Sara Guedez Suarez, Atlanta Campus
For years, Guedez Suarez worked in healthcare jobs and cleaned offices at night to pay for college. She said the Goldwater scholarship is an affirmation that she belongs in research.
“I worked in the healthcare field for about five years after I graduated from high school. I did well and have always loved science and the health sciences,” she said. “I realized I have this drive to get closer to the problem-solving portion of medicine.”
It was while taking an abnormal psychology course at Chattahoochee Technical College that she realized her passion for research. Her psychology professor encouraged her to explore neuroscience.
As a Georgia State student, Guedez Suarez found a home in the university’s Neuroscience Institute labs. She is exploring the nature of sex differences in the neural bases of social and emotional behavior in rodents, and hopes her research will ultimately result in a better understanding of how and where sex differences exist in the regulation of social behavior.
She’ll graduate with a bachelor’s degree in May 2025 and ultimately hopes to pursue a Ph.D. in neuroscience. The Goldwater Scholarship will help continue her research on a graduate level.
“Sara receiving this scholarship is a great honor for her, one that both affirms her exceptional abilities and drive, and strongly supports her future career as an outstanding neuroscientist,” said Aras Petrulis, a professor of neuroscience and psychology and associate director of GSU’s Neuroscience Institute, who is Guedez Suarez’s faculty mentor.
Rashawn Thomas, Perimeter College
In 2020, Rashawn Thomas moved home to be a full-time caretaker for her ill mother. When nurses visited their home, Thomas noticed a difference between “nurses who engaged with my mom and talked and laughed, and those who just spoke to me.”
After her mother died, Thomas applied to Perimeter College and enrolled in the Health Professions Pathway, with an initial desire to go into the nursing program. Through an Honors course in anatomy and physiology, she discovered her passion for research.
Her honors research project, under the direction of Assistant Professor of Biology Cynthia Foote, was to look at a specific disease and explain what it does to the body, Thomas said. In a Google search to choose her research topic, Thomas found Dermatomyositis (also known as DM) and based her research study on understanding the disease.

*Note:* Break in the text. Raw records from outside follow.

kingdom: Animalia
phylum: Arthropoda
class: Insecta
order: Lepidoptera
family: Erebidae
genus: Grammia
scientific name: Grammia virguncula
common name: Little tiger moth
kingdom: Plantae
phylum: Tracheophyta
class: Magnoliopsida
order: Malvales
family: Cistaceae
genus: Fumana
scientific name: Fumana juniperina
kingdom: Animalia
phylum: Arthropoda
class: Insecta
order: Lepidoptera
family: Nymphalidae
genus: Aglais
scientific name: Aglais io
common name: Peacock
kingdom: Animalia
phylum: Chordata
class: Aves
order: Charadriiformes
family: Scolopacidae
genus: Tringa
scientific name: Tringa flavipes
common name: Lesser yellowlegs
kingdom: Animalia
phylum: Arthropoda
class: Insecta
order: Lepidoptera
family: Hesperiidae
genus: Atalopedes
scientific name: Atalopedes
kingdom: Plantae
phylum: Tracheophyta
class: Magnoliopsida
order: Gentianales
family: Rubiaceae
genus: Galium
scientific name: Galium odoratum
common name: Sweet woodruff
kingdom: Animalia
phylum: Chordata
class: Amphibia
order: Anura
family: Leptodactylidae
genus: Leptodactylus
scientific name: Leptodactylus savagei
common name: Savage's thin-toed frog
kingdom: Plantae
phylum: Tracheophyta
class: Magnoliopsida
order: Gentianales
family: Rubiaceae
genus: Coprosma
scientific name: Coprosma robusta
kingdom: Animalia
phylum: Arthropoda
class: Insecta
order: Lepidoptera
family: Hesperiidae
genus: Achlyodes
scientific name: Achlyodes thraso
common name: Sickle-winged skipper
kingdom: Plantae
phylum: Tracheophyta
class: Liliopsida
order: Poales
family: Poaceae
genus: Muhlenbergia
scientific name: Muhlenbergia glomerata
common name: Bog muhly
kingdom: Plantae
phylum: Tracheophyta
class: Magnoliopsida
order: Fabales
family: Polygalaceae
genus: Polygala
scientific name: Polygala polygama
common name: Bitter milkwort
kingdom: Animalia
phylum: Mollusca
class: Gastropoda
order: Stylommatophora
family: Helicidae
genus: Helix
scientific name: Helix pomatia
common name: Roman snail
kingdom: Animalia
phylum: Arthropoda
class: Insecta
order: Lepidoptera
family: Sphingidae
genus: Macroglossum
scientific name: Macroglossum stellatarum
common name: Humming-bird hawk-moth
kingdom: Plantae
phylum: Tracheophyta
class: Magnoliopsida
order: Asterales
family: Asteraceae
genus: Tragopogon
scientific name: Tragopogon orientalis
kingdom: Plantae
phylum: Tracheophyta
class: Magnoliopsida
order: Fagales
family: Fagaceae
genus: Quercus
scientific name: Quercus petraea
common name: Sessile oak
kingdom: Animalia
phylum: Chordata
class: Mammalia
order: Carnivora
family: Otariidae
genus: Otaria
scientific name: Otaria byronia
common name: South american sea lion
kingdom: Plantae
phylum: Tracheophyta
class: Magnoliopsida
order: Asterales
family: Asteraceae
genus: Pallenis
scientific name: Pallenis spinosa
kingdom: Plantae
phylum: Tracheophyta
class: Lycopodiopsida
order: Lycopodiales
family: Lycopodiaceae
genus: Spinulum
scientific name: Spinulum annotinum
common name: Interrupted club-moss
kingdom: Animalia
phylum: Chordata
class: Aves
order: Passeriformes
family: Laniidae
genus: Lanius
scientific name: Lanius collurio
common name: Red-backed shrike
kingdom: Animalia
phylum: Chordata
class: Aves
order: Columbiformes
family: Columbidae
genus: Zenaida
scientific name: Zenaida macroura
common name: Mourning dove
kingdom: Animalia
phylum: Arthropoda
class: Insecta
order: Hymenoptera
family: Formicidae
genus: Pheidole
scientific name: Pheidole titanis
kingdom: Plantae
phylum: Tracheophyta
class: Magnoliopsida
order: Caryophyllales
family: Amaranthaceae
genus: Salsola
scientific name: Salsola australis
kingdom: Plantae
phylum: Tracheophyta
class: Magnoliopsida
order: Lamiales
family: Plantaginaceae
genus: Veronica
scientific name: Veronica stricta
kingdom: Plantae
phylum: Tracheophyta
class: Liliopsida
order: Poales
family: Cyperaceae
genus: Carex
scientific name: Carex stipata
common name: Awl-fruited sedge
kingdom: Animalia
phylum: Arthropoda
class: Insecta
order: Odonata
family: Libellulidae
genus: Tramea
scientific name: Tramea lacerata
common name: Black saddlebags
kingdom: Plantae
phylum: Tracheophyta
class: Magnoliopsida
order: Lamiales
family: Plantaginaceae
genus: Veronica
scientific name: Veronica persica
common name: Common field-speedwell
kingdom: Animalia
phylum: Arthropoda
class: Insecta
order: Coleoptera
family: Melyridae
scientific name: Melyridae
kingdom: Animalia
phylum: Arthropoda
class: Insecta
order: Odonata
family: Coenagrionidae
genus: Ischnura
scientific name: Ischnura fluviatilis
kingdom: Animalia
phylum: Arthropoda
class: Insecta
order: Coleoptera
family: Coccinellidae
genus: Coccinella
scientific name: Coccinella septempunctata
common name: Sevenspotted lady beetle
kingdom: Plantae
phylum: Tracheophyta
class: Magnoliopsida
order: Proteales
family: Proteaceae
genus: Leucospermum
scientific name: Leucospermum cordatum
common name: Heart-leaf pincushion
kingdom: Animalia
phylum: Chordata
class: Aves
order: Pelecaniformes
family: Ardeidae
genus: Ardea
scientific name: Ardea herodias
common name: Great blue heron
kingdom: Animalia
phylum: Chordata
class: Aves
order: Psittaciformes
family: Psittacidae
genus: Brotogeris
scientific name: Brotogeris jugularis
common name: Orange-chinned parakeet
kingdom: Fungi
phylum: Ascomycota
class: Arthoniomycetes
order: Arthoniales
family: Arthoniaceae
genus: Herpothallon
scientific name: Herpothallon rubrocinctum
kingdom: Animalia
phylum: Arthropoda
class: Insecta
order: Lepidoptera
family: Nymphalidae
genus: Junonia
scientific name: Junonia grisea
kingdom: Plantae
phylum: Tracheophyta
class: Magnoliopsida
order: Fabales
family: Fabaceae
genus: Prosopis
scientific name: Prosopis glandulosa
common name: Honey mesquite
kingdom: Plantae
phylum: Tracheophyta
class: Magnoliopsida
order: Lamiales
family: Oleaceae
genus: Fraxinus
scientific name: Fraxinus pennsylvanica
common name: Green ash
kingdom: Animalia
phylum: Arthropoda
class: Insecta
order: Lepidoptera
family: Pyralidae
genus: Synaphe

“The symptoms were vague — muscle fatigue and skin rash. And I thought that can’t be all there is. Who even notices I am tired today and I have a rash on my arm? I picked DM because I wanted to learn more about it,” she said. “And as I learned more about it, I learned how little we know about it. I knew there was a need for a different study, which would include a wider and more diverse demographic.”
A trip to Chile during a Georgia State study-abroad trip last summer sparked another research interest for Thomas — astrobiology, which she plans to study next year as a student on the Atlanta Campus.
“My research path will be through biology and microbiology studying the smallest of life,” Thomas said. “It’s so exciting.”
“I am excited for Rashawn. She has such a bright future ahead of her,” Foote said. “I just know she will make many important discoveries and help many people with her research. Her excitement about her research project shines through every time we meet.”